Once the tolerance is determined, both parties complete any other negotiations and begin the redundancy leveraging process. An upload will not silently begin if the calculated upload size exceeds the overshare tolerance. If an upload size is still to big even with the most aggressive compression algorithms, the user will be prompted to continue a partial upload. This partial upload will be documented and the storing party will be informed of any partial coverage. Under ideal circumstances, peers will be matched to such a degree of accuracy that the overshare tolerance is near zero and neither party has to deal with partial coverage. In this agreement both parties host full encrypted copies of each others data and local storage is converted into distributed sem-prem storage. The number of peers you device can support is directly proportional to both the space available on your local drive and the general amount of data you need to store. This equality framework is adopted across most other network resource distribution; any resource that can’t be managed this way will be discussed in a later document.
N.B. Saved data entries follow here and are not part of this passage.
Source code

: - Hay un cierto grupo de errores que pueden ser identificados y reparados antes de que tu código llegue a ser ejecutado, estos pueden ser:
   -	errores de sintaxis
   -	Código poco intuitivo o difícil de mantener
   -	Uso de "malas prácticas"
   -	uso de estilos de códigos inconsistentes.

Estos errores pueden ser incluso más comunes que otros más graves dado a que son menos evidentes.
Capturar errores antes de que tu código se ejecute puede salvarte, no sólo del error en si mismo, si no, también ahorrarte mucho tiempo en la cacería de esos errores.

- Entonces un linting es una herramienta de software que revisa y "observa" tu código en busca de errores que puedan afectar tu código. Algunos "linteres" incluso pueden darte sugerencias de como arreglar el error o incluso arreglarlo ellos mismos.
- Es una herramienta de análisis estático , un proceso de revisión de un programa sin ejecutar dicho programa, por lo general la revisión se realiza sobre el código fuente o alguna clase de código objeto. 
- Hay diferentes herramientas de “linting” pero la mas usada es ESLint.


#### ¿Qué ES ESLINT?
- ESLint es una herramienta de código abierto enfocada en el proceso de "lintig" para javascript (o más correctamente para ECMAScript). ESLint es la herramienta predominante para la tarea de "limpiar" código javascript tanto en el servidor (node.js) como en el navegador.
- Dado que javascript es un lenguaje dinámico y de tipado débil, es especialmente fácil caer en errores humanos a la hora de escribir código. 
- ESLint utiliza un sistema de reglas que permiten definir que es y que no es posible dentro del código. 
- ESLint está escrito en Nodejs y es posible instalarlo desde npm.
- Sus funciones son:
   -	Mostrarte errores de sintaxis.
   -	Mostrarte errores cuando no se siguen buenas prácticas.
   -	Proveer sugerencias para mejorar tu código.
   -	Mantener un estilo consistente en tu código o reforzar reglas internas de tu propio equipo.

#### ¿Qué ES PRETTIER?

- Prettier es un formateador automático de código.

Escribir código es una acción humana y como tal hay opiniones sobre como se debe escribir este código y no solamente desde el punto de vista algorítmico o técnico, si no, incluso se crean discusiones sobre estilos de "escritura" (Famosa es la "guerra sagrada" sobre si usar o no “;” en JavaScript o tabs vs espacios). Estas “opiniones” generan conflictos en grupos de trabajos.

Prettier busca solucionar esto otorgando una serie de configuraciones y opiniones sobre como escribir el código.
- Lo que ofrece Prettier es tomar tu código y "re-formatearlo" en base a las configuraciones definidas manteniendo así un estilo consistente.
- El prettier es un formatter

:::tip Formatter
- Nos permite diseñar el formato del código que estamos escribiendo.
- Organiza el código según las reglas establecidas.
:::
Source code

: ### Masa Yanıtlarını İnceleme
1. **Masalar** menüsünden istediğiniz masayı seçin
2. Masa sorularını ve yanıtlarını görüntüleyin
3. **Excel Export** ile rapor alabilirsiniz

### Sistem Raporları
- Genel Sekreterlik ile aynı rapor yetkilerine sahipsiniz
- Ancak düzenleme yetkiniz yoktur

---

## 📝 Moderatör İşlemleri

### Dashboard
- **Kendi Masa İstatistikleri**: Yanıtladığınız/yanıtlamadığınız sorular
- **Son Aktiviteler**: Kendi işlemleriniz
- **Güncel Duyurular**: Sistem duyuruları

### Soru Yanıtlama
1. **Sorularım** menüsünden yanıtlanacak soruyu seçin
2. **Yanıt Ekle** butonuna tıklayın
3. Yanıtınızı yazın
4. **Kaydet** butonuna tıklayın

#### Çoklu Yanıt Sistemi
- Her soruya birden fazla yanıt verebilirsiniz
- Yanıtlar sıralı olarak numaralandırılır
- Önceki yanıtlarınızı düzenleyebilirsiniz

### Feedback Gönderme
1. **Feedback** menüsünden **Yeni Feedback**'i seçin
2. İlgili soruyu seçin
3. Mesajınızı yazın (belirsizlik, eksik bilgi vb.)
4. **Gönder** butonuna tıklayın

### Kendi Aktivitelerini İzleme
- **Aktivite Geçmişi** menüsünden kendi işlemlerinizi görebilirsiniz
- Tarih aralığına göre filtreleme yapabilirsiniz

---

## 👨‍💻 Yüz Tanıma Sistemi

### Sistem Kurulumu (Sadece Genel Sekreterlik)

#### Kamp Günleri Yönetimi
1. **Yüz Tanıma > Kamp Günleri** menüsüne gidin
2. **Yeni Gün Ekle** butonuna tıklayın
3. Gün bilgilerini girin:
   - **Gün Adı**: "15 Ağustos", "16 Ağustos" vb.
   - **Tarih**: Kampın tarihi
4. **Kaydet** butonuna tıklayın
The mainstream application is designed to work in the background and consume minimal resources. Periodic checking of the que pool should be the only task consuming power on the regular. We can prevent que swamping by reducing endpoint network access, preventing users from requesting data if a local version is found on their device or if they requested recently. Using these methods alongside countless other defense mechanisms, que pools should almost always be empty and user devices should never use unneeded resources. In the end using these main methods and countless other periphery developments will lead to a streamline, non-intrusive, and simple data backup method. No more expensive or vulnerable cloud storage. Use the space you have and bring true sovereignty back to the dataspace.